Integrating technology was at the heart of the problem that Lincoln Cannon, Director of Web Systems at Merit Medical Systems, had to solve. The sales and marketing people at Merit are peripatetic by nature, and giving them access to Web-based applications makes sense. Google Apps provides up-do-date shared resources and avoids data sprawl associated with spreadsheets and email. Control is much better. But the integration problem had to be solved; senior management at Merit did not want data sprawl to be replaced by password sprawl.
The solution that Merit chose was single sign-on from Symplified, a Google partner. The initial cost was low. Specifically, Merit employees spent less than 100 person-hours for the initial deployment at an end-cost of about $1 per user, per application, per month for authentication, single sign-on, role-based access control, and audit across enterprise and SaaS-base applications. It was an easy to implement. There was no capital requirement. The solution works well for Merit.

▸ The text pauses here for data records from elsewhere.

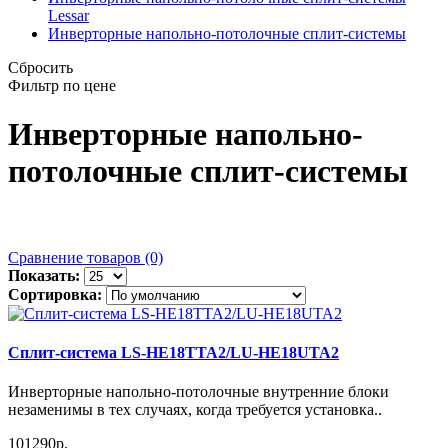
Lessar
Инверторные напольно-потолочные сплит-системы
Сбросить
Фильтр по цене
Инверторные напольно-
потолочные сплит-системы
Сравнение товаров (0)
Показать:
Сортировка:
Сплит-система LS-HE18TTA2/LU-HE18UTA2
Инверторные напольно-потолочные внутренние блоки
незаменимы в тех случаях, когда требуется установка..
101290р.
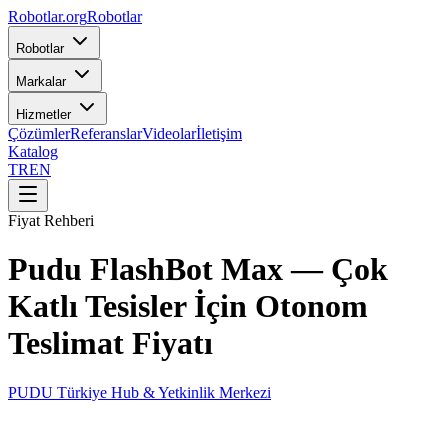
Robotlar
.org
Robotlar
Robotlar
Markalar
Hizmetler
Çözümler
Referanslar
Videolar
İletişim
Katalog
TR
EN
Fiyat Rehberi
Pudu FlashBot Max — Çok
Katlı Tesisler İçin Otonom
Teslimat Fiyatı
PUDU Türkiye Hub & Yetkinlik Merkezi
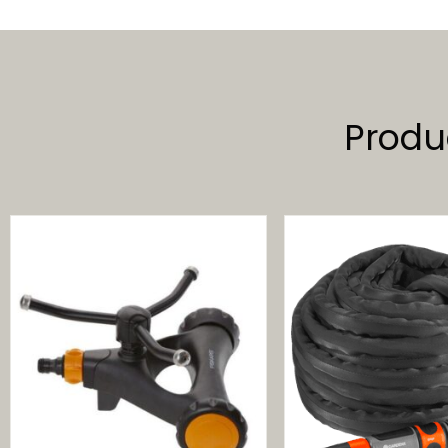
Produ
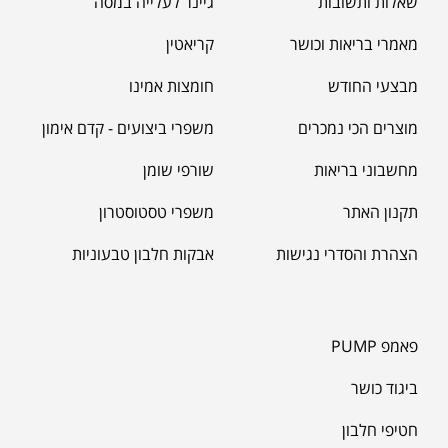
שאלות ותשובות
גיינר לעלייה במסה
מאמרי בריאות וכושר
קריאטין
מבצעי החודש
חומצות אמינו
מוצרים הכי נמכרים
משפרי ביצועים - קדם אימון
מחשבוני בריאות
שורפי שומן
תקנון האתר
משפרי טסטוסטרון
הצהרת והסדרי נגישות
אבקות חלבון טבעוניות
פאמפ PUMP
ביגוד כושר
חטיפי חלבון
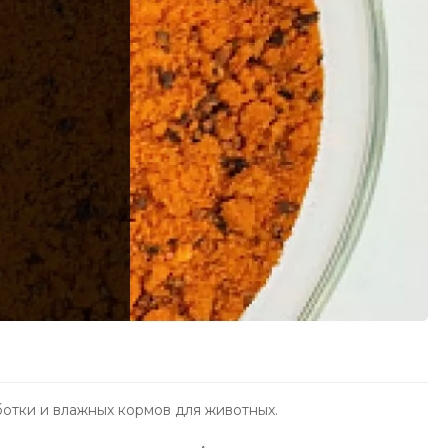
тки и влажных кормов для животных.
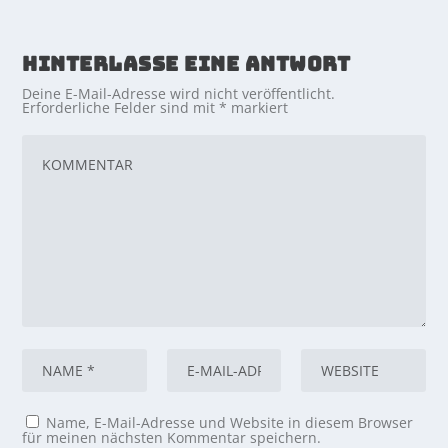
HINTERLASSE EINE ANTWORT
Deine E-Mail-Adresse wird nicht veröffentlicht.
Erforderliche Felder sind mit
*
markiert
Name, E-Mail-Adresse und Website in diesem Browser
für meinen nächsten Kommentar speichern.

This integration model is still to be proven. Each application needs a specific plug-in to be developed either by the application developer or Symplified. These need to be tested and updated with new releases. The robustness of this approach will need to stand the test of time. For larger organizations the cost of $1/user/month could represent 20% or more of the cost of Web-based applications, especially infrequently accessed applications, and could be a source of contention for internal applications.
This space is crying out for some solid standards that will allow lower cost solutions and a smooth transition to an integrated shared Cloud/internal computing model. As Stuart Miniman of Wikibon points out, the take-up of SAML and SPML have been less than stellar.
Action Item: Integrating internal applications with SaaS-based applications will require a common authentication, single sign-on and audit capability across the enterprise. Current solutions are not ideal, but an integration strategy should still be put it place early as the alternative of password sprawl will be far worse for most organizations.